(Collected data)
┏━━
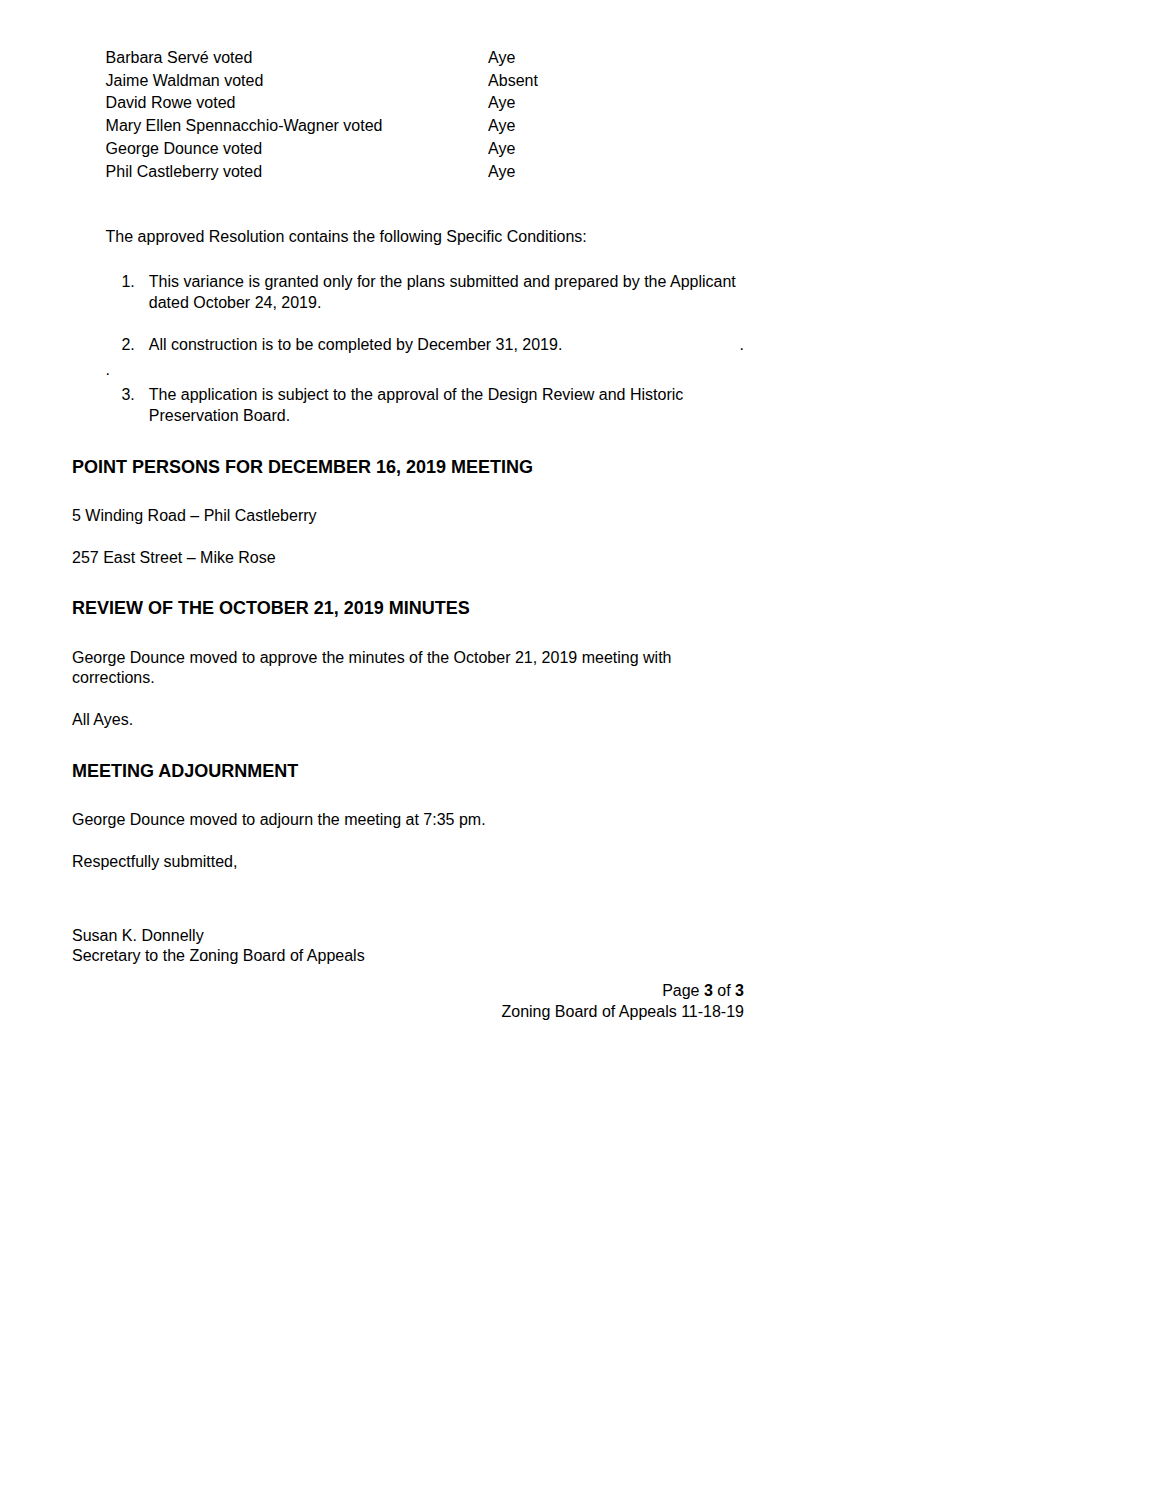| Barbara Servé voted | Aye |
| Jaime Waldman voted | Absent |
| David Rowe voted | Aye |
| Mary Ellen Spennacchio-Wagner voted | Aye |
| George Dounce voted | Aye |
| Phil Castleberry voted | Aye |
The approved Resolution contains the following Specific Conditions:
This variance is granted only for the plans submitted and prepared by the Applicant dated October 24, 2019.
All construction is to be completed by December 31, 2019..
.
The application is subject to the approval of the Design Review and Historic Preservation Board.
POINT PERSONS FOR DECEMBER 16, 2019 MEETING
5 Winding Road – Phil Castleberry
257 East Street – Mike Rose
REVIEW OF THE OCTOBER 21, 2019 MINUTES
George Dounce moved to approve the minutes of the October 21, 2019 meeting with corrections.
All Ayes.
MEETING ADJOURNMENT
George Dounce moved to adjourn the meeting at 7:35 pm.
Respectfully submitted,
Susan K. Donnelly
Secretary to the Zoning Board of Appeals
Page 3 of 3
Zoning Board of Appeals 11-18-19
┗━━
● TASK DETAILS
Restate each record from above word for word, excluding any picture it holds.

● WORKED SOLUTION
| Barbara Servé voted | Aye |
| Jaime Waldman voted | Absent |
| David Rowe voted | Aye |
| Mary Ellen Spennacchio-Wagner voted | Aye |
| George Dounce voted | Aye |
| Phil Castleberry voted | Aye |
The approved Resolution contains the following Specific Conditions:
This variance is granted only for the plans submitted and prepared by the Applicant dated October 24, 2019.
All construction is to be completed by December 31, 2019..
.
The application is subject to the approval of the Design Review and Historic Preservation Board.
POINT PERSONS FOR DECEMBER 16, 2019 MEETING
5 Winding Road – Phil Castleberry
257 East Street – Mike Rose
REVIEW OF THE OCTOBER 21, 2019 MINUTES
George Dounce moved to approve the minutes of the October 21, 2019 meeting with corrections.
All Ayes.
MEETING ADJOURNMENT
George Dounce moved to adjourn the meeting at 7:35 pm.
Respectfully submitted,
Susan K. Donnelly
Secretary to the Zoning Board of Appeals
Page 3 of 3
Zoning Board of Appeals 11-18-19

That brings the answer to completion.